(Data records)
########
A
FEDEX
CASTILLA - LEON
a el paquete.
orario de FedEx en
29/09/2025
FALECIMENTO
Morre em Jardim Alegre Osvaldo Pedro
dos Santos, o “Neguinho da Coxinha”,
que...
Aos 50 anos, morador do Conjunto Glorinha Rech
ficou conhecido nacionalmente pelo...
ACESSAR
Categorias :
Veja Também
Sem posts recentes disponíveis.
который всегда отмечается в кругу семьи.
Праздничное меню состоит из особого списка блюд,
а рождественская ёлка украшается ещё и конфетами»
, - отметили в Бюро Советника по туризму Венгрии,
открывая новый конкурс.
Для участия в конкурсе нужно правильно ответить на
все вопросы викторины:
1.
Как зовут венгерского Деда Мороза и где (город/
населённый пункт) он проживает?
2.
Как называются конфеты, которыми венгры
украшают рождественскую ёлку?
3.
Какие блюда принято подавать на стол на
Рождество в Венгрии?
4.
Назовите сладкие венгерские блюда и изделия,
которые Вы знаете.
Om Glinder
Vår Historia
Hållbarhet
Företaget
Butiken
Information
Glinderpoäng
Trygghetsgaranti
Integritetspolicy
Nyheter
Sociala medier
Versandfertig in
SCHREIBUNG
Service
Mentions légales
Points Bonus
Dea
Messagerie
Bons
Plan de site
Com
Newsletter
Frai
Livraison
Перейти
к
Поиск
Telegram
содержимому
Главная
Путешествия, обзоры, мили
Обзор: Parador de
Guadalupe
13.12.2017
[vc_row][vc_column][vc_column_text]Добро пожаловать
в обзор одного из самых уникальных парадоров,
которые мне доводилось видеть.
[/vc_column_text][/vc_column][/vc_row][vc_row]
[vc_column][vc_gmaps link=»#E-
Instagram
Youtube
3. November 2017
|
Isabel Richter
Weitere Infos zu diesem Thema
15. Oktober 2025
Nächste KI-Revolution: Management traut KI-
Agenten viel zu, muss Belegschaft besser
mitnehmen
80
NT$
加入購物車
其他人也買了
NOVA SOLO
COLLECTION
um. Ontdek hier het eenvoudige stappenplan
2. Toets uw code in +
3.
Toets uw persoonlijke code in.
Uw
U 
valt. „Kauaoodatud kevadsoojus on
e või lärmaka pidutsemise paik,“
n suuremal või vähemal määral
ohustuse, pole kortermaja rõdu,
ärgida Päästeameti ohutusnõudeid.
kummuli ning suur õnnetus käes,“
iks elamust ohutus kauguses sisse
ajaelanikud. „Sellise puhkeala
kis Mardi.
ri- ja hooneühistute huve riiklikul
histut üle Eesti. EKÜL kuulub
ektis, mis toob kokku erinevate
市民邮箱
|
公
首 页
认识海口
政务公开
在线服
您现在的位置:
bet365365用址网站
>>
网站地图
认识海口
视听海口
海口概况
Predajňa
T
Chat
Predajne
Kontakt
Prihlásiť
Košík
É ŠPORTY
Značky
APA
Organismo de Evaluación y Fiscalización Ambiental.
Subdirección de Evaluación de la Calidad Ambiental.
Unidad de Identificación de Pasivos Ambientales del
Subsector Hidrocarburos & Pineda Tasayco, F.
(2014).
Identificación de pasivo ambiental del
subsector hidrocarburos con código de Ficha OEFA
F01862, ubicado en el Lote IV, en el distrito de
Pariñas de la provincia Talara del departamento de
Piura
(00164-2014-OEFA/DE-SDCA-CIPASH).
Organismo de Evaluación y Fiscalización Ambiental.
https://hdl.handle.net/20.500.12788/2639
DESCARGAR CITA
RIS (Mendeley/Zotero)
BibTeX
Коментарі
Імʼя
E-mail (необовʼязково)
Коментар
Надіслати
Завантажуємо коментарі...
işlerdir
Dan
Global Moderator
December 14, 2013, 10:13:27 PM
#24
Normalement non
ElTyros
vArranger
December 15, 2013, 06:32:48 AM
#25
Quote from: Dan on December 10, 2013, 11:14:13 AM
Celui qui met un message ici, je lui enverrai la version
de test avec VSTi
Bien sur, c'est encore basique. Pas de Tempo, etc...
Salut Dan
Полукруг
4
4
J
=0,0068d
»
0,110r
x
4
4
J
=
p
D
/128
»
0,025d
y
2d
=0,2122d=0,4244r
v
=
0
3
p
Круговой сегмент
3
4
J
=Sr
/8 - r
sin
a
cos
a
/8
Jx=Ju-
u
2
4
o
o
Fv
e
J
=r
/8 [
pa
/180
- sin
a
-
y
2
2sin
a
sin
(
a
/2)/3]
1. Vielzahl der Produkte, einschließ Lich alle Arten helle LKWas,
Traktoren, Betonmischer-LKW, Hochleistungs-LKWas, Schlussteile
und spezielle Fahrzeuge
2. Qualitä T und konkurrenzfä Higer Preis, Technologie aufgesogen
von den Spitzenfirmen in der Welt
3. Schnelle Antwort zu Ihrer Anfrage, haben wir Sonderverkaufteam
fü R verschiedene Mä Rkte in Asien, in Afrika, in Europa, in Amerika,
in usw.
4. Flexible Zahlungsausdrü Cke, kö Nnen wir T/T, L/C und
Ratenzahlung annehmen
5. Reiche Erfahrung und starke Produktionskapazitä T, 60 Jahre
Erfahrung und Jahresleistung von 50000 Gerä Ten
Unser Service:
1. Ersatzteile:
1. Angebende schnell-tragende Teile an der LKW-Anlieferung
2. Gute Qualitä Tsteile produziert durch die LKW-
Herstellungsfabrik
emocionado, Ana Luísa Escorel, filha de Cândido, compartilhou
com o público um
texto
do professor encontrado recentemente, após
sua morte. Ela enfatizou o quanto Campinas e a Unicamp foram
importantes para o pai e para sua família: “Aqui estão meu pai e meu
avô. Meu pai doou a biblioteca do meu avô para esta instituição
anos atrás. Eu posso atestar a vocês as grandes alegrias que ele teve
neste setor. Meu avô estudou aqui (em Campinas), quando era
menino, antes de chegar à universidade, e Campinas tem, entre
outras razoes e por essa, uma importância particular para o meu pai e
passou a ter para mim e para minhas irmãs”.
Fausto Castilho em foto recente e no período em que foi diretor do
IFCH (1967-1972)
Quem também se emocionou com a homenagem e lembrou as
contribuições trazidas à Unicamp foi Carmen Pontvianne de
########
→ **REQUEST**:
Give back all of the records exactly as they were provided above.

→ **ANSWER TO THE EXERCISE**:
A
FEDEX
CASTILLA - LEON
a el paquete.
orario de FedEx en
29/09/2025
FALECIMENTO
Morre em Jardim Alegre Osvaldo Pedro
dos Santos, o “Neguinho da Coxinha”,
que...
Aos 50 anos, morador do Conjunto Glorinha Rech
ficou conhecido nacionalmente pelo...
ACESSAR
Categorias :
Veja Também
Sem posts recentes disponíveis.
который всегда отмечается в кругу семьи.
Праздничное меню состоит из особого списка блюд,
а рождественская ёлка украшается ещё и конфетами»
, - отметили в Бюро Советника по туризму Венгрии,
открывая новый конкурс.
Для участия в конкурсе нужно правильно ответить на
все вопросы викторины:
1.
Как зовут венгерского Деда Мороза и где (город/
населённый пункт) он проживает?
2.
Как называются конфеты, которыми венгры
украшают рождественскую ёлку?
3.
Какие блюда принято подавать на стол на
Рождество в Венгрии?
4.
Назовите сладкие венгерские блюда и изделия,
которые Вы знаете.
Om Glinder
Vår Historia
Hållbarhet
Företaget
Butiken
Information
Glinderpoäng
Trygghetsgaranti
Integritetspolicy
Nyheter
Sociala medier
Versandfertig in
SCHREIBUNG
Service
Mentions légales
Points Bonus
Dea
Messagerie
Bons
Plan de site
Com
Newsletter
Frai
Livraison
Перейти
к
Поиск
Telegram
содержимому
Главная
Путешествия, обзоры, мили
Обзор: Parador de
Guadalupe
13.12.2017
[vc_row][vc_column][vc_column_text]Добро пожаловать
в обзор одного из самых уникальных парадоров,
которые мне доводилось видеть.
[/vc_column_text][/vc_column][/vc_row][vc_row]
[vc_column][vc_gmaps link=»#E-
Instagram
Youtube
3. November 2017
|
Isabel Richter
Weitere Infos zu diesem Thema
15. Oktober 2025
Nächste KI-Revolution: Management traut KI-
Agenten viel zu, muss Belegschaft besser
mitnehmen
80
NT$
加入購物車
其他人也買了
NOVA SOLO
COLLECTION
um. Ontdek hier het eenvoudige stappenplan
2. Toets uw code in +
3.
Toets uw persoonlijke code in.
Uw
U 
valt. „Kauaoodatud kevadsoojus on
e või lärmaka pidutsemise paik,“
n suuremal või vähemal määral
ohustuse, pole kortermaja rõdu,
ärgida Päästeameti ohutusnõudeid.
kummuli ning suur õnnetus käes,“
iks elamust ohutus kauguses sisse
ajaelanikud. „Sellise puhkeala
kis Mardi.
ri- ja hooneühistute huve riiklikul
histut üle Eesti. EKÜL kuulub
ektis, mis toob kokku erinevate
市民邮箱
|
公
首 页
认识海口
政务公开
在线服
您现在的位置:
bet365365用址网站
>>
网站地图
认识海口
视听海口
海口概况
Predajňa
T
Chat
Predajne
Kontakt
Prihlásiť
Košík
É ŠPORTY
Značky
APA
Organismo de Evaluación y Fiscalización Ambiental.
Subdirección de Evaluación de la Calidad Ambiental.
Unidad de Identificación de Pasivos Ambientales del
Subsector Hidrocarburos & Pineda Tasayco, F.
(2014).
Identificación de pasivo ambiental del
subsector hidrocarburos con código de Ficha OEFA
F01862, ubicado en el Lote IV, en el distrito de
Pariñas de la provincia Talara del departamento de
Piura
(00164-2014-OEFA/DE-SDCA-CIPASH).
Organismo de Evaluación y Fiscalización Ambiental.
https://hdl.handle.net/20.500.12788/2639
DESCARGAR CITA
RIS (Mendeley/Zotero)
BibTeX
Коментарі
Імʼя
E-mail (необовʼязково)
Коментар
Надіслати
Завантажуємо коментарі...
işlerdir
Dan
Global Moderator
December 14, 2013, 10:13:27 PM
#24
Normalement non
ElTyros
vArranger
December 15, 2013, 06:32:48 AM
#25
Quote from: Dan on December 10, 2013, 11:14:13 AM
Celui qui met un message ici, je lui enverrai la version
de test avec VSTi
Bien sur, c'est encore basique. Pas de Tempo, etc...
Salut Dan
Полукруг
4
4
J
=0,0068d
»
0,110r
x
4
4
J
=
p
D
/128
»
0,025d
y
2d
=0,2122d=0,4244r
v
=
0
3
p
Круговой сегмент
3
4
J
=Sr
/8 - r
sin
a
cos
a
/8
Jx=Ju-
u
2
4
o
o
Fv
e
J
=r
/8 [
pa
/180
- sin
a
-
y
2
2sin
a
sin
(
a
/2)/3]
1. Vielzahl der Produkte, einschließ Lich alle Arten helle LKWas,
Traktoren, Betonmischer-LKW, Hochleistungs-LKWas, Schlussteile
und spezielle Fahrzeuge
2. Qualitä T und konkurrenzfä Higer Preis, Technologie aufgesogen
von den Spitzenfirmen in der Welt
3. Schnelle Antwort zu Ihrer Anfrage, haben wir Sonderverkaufteam
fü R verschiedene Mä Rkte in Asien, in Afrika, in Europa, in Amerika,
in usw.
4. Flexible Zahlungsausdrü Cke, kö Nnen wir T/T, L/C und
Ratenzahlung annehmen
5. Reiche Erfahrung und starke Produktionskapazitä T, 60 Jahre
Erfahrung und Jahresleistung von 50000 Gerä Ten
Unser Service:
1. Ersatzteile:
1. Angebende schnell-tragende Teile an der LKW-Anlieferung
2. Gute Qualitä Tsteile produziert durch die LKW-
Herstellungsfabrik
emocionado, Ana Luísa Escorel, filha de Cândido, compartilhou
com o público um
texto
do professor encontrado recentemente, após
sua morte. Ela enfatizou o quanto Campinas e a Unicamp foram
importantes para o pai e para sua família: “Aqui estão meu pai e meu
avô. Meu pai doou a biblioteca do meu avô para esta instituição
anos atrás. Eu posso atestar a vocês as grandes alegrias que ele teve
neste setor. Meu avô estudou aqui (em Campinas), quando era
menino, antes de chegar à universidade, e Campinas tem, entre
outras razoes e por essa, uma importância particular para o meu pai e
passou a ter para mim e para minhas irmãs”.
Fausto Castilho em foto recente e no período em que foi diretor do
IFCH (1967-1972)
Quem também se emocionou com a homenagem e lembrou as
contribuições trazidas à Unicamp foi Carmen Pontvianne de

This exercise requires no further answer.